Candidates should not assume that they will know all of the answers just because they have a degree in the subject. In a technical interview, candidates are likely to be asked questions that:
- Relate to specific knowledge about the company’s technical activities;
- Relate to understanding the technical work required as part of the job;
- Relate to work completed as part of a degree course (if this relates to the job applied for);
- Require candidates to solve actual technical problems that they might face in the job.
The best way to prepare is to first go through all of the details provided in relation to the job (job description, personal specification, essential skills, desirable skills).
Brush up on any equations you would probably never use in the workplace, but that you had to learn when studying for your qualification.
Do as much research as possible into technical interviews – job-advice websites often provide examples of questions you might be asked, as well as technical interview tips.
Practise, showing your methodology. You might be able to do 90 multiplied by 80 in your head, but for the purposes of the interview, practice reverting back a stage when you would have calculated:
9 x 8 = 72
72 x 100 = 7,200
It’s unlikely you will be asked a question you have seen before.
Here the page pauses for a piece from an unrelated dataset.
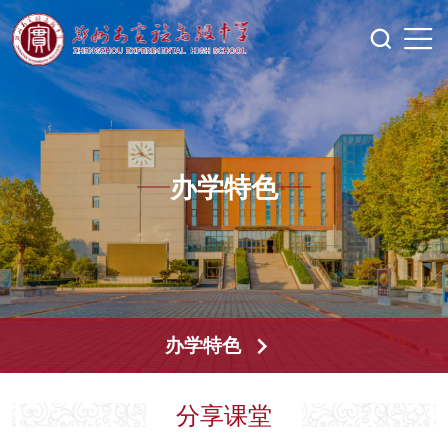
办学特色
办学特色
分享课堂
As such, have a go at keeping your mind under control when you read a completely new question.
Try and replicate interview conditions as much as possible, and work on trying to keep a cool head so that you can digest the question and start crafting your answer.
A technical interview is, in essence, a standard interview with some additional tasks and questions thrown in. Therefore, it’s important that you prep yourself for the interview itself and don’t just focus on the technical side.
The employer will be looking for a personable, articulate individual who – despite being technically minded – is able to present their findings with confidence and in a way that is accessible to others.
Try not to get thrown off if you don’t know the answer to a question. Take some deep breaths and do the best you can to show how you would approach the question, even if you won’t be able to get to the answer. The most important thing – with any aspect of an interview – is to keep calm and composed.
It’s always positive to ask a few questions at the end of the interview. You could ask a question about the technical task that was set – eg if the employer would have come to the answer in the same way, and take an interest in their method if it is different to yours.
If you know you’ve made a mistake during the interview, revisit it at the end. Explain that you have realised you made an error, and ask for a minute to talk them through the correct answer.
A technical interview can feel daunting, but the employer wants to give someone a job. Preparing as much as you can will give you the confidence to perform on the day.
Remember, it’s not just a correct answer that counts; if you are struggling with an answer, stay calm, be methodical and talk about the approach you have taken, and why you are finding it difficult to get to an answer.